L’œil du braconnier l’eut bientôt découverte derrière le buisson où elle était assise. — Çà, que me veux-tu ? dit-il en battant son briquet pour allumer sa pipe.

La Javiole n’était pas d’un caractère à prendre des détours ou à ruser. Prenant donc la main de Francion dans la sienne : — Je veux savoir si tu as des entrailles, répondit-elle.

— Bon ! il y a une anguille sous roche… Parle, reprit le braconnier, qui fronça le sourcil.

— Oh ! ce ne sera pas long. Voici les nièces, quasiment les filles de ma maîtresse, qui sont dans la peine. Ces jeunesses et moi, ça fait trois femmes. Il faut un homme à la maison… Tu as des bras, viens.

— Moi !

— Pardine ! il ne s’agit pas, j’imagine, du sonneur de l’église ! Mme d’Orbigny t’a laissé tuer tout le gibier de ses terres que c’était une pitié !… Tu dois bien quelque chose à ses enfans.

— M’enfermer dans une métairie !

— Le beau malheur !… Une métairie où il y aura du beau pain blanc, du bois sec et une bonne chambre bien close, dans laquelle, si l’envie te prend d’entrer en ménage, il y a place pour deux.

— Quitter mon fusil, abandonner Jacquot !
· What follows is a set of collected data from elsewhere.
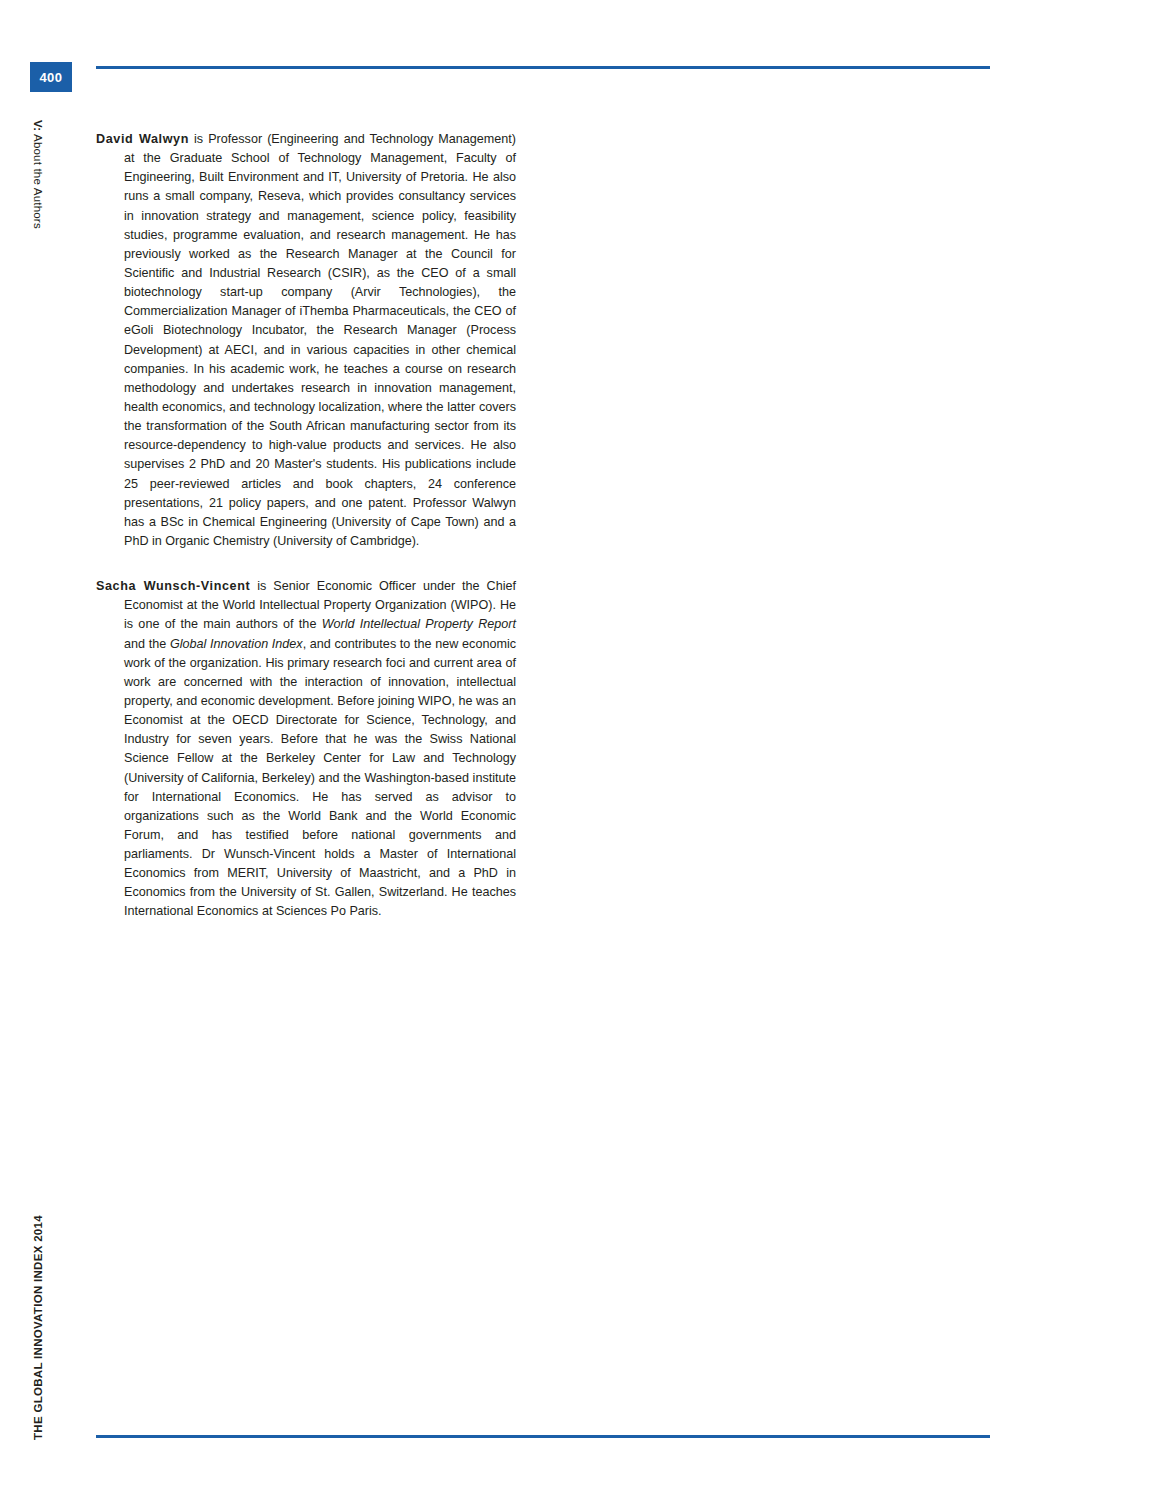400
V: About the Authors
THE GLOBAL INNOVATION INDEX 2014
David Walwyn is Professor (Engineering and Technology Management) at the Graduate School of Technology Management, Faculty of Engineering, Built Environment and IT, University of Pretoria. He also runs a small company, Reseva, which provides consultancy services in innovation strategy and management, science policy, feasibility studies, programme evaluation, and research management. He has previously worked as the Research Manager at the Council for Scientific and Industrial Research (CSIR), as the CEO of a small biotechnology start-up company (Arvir Technologies), the Commercialization Manager of iThemba Pharmaceuticals, the CEO of eGoli Biotechnology Incubator, the Research Manager (Process Development) at AECI, and in various capacities in other chemical companies. In his academic work, he teaches a course on research methodology and undertakes research in innovation management, health economics, and technology localization, where the latter covers the transformation of the South African manufacturing sector from its resource-dependency to high-value products and services. He also supervises 2 PhD and 20 Master's students. His publications include 25 peer-reviewed articles and book chapters, 24 conference presentations, 21 policy papers, and one patent. Professor Walwyn has a BSc in Chemical Engineering (University of Cape Town) and a PhD in Organic Chemistry (University of Cambridge).
Sacha Wunsch-Vincent is Senior Economic Officer under the Chief Economist at the World Intellectual Property Organization (WIPO). He is one of the main authors of the World Intellectual Property Report and the Global Innovation Index, and contributes to the new economic work of the organization. His primary research foci and current area of work are concerned with the interaction of innovation, intellectual property, and economic development. Before joining WIPO, he was an Economist at the OECD Directorate for Science, Technology, and Industry for seven years. Before that he was the Swiss National Science Fellow at the Berkeley Center for Law and Technology (University of California, Berkeley) and the Washington-based institute for International Economics. He has served as advisor to organizations such as the World Bank and the World Economic Forum, and has testified before national governments and parliaments. Dr Wunsch-Vincent holds a Master of International Economics from MERIT, University of Maastricht, and a PhD in Economics from the University of St. Gallen, Switzerland. He teaches International Economics at Sciences Po Paris.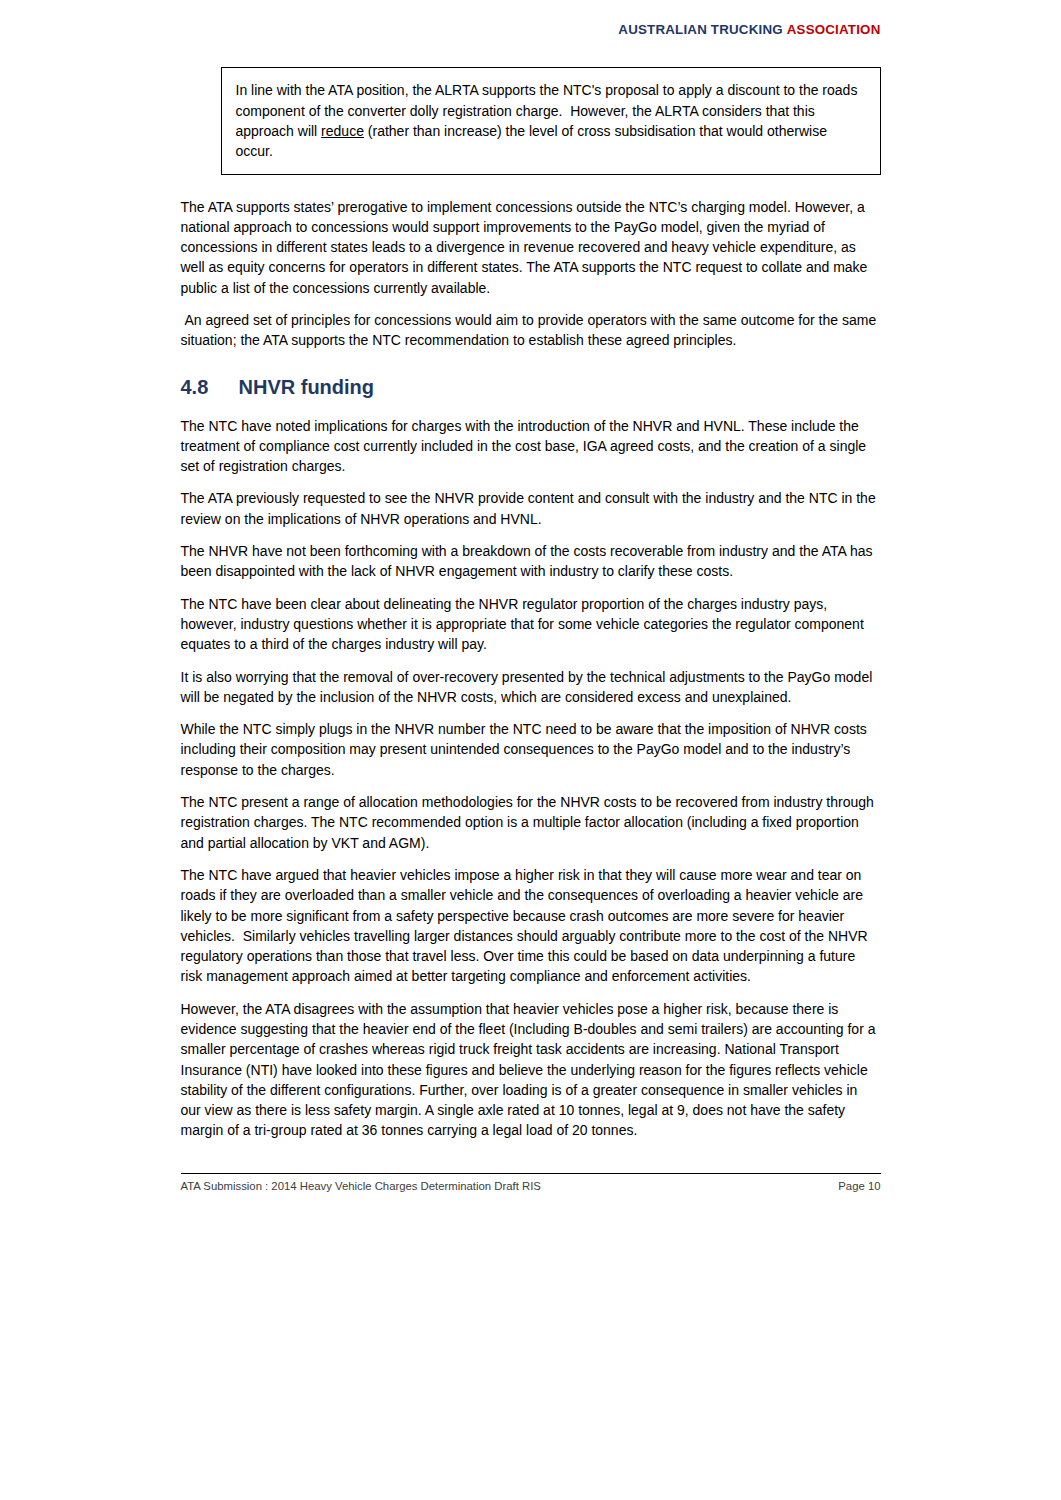AUSTRALIAN TRUCKING ASSOCIATION
In line with the ATA position, the ALRTA supports the NTC's proposal to apply a discount to the roads component of the converter dolly registration charge. However, the ALRTA considers that this approach will reduce (rather than increase) the level of cross subsidisation that would otherwise occur.
The ATA supports states’ prerogative to implement concessions outside the NTC’s charging model. However, a national approach to concessions would support improvements to the PayGo model, given the myriad of concessions in different states leads to a divergence in revenue recovered and heavy vehicle expenditure, as well as equity concerns for operators in different states. The ATA supports the NTC request to collate and make public a list of the concessions currently available.
An agreed set of principles for concessions would aim to provide operators with the same outcome for the same situation; the ATA supports the NTC recommendation to establish these agreed principles.
4.8 NHVR funding
The NTC have noted implications for charges with the introduction of the NHVR and HVNL. These include the treatment of compliance cost currently included in the cost base, IGA agreed costs, and the creation of a single set of registration charges.
The ATA previously requested to see the NHVR provide content and consult with the industry and the NTC in the review on the implications of NHVR operations and HVNL.
The NHVR have not been forthcoming with a breakdown of the costs recoverable from industry and the ATA has been disappointed with the lack of NHVR engagement with industry to clarify these costs.
The NTC have been clear about delineating the NHVR regulator proportion of the charges industry pays, however, industry questions whether it is appropriate that for some vehicle categories the regulator component equates to a third of the charges industry will pay.
It is also worrying that the removal of over-recovery presented by the technical adjustments to the PayGo model will be negated by the inclusion of the NHVR costs, which are considered excess and unexplained.
While the NTC simply plugs in the NHVR number the NTC need to be aware that the imposition of NHVR costs including their composition may present unintended consequences to the PayGo model and to the industry’s response to the charges.
The NTC present a range of allocation methodologies for the NHVR costs to be recovered from industry through registration charges. The NTC recommended option is a multiple factor allocation (including a fixed proportion and partial allocation by VKT and AGM).
The NTC have argued that heavier vehicles impose a higher risk in that they will cause more wear and tear on roads if they are overloaded than a smaller vehicle and the consequences of overloading a heavier vehicle are likely to be more significant from a safety perspective because crash outcomes are more severe for heavier vehicles. Similarly vehicles travelling larger distances should arguably contribute more to the cost of the NHVR regulatory operations than those that travel less. Over time this could be based on data underpinning a future risk management approach aimed at better targeting compliance and enforcement activities.
However, the ATA disagrees with the assumption that heavier vehicles pose a higher risk, because there is evidence suggesting that the heavier end of the fleet (Including B-doubles and semi trailers) are accounting for a smaller percentage of crashes whereas rigid truck freight task accidents are increasing. National Transport Insurance (NTI) have looked into these figures and believe the underlying reason for the figures reflects vehicle stability of the different configurations. Further, over loading is of a greater consequence in smaller vehicles in our view as there is less safety margin. A single axle rated at 10 tonnes, legal at 9, does not have the safety margin of a tri-group rated at 36 tonnes carrying a legal load of 20 tonnes.
ATA Submission : 2014 Heavy Vehicle Charges Determination Draft RIS Page 10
— Et qui te parle d’abandonner Jacquot ? s’écria la Javiole tandis que le chien rouge remuait la queue. Il se reposera six jours, et le dimanche tu le mèneras dans les bois.

— Six jours sans tirer un pauvre coup de fusil ! C’est impossible, répondit le braconnier.

— Tiens, dit la Javiole en appuyant le doigt sur la poitrine de Francion, tu n’as rien là !… Et si tu dis que tu es mon frère, moi je dirai que tu mens !

Francion ferma les poings sur le canon de son fusil, et d’un coup violent en enfonça la crosse dans le gazon. — Mordioux ! si tu n’étais pas ma sœur !… dit-il d’une voix terrible.

— Eh bien ?… riposta la Javiole, qui resta devant lui les bras croisés.

Il y eut un silence. En ce moment, Marthe, qui revenait des champs un panier de fruits à la main, passa devant eux et les salua d’un signe de tête.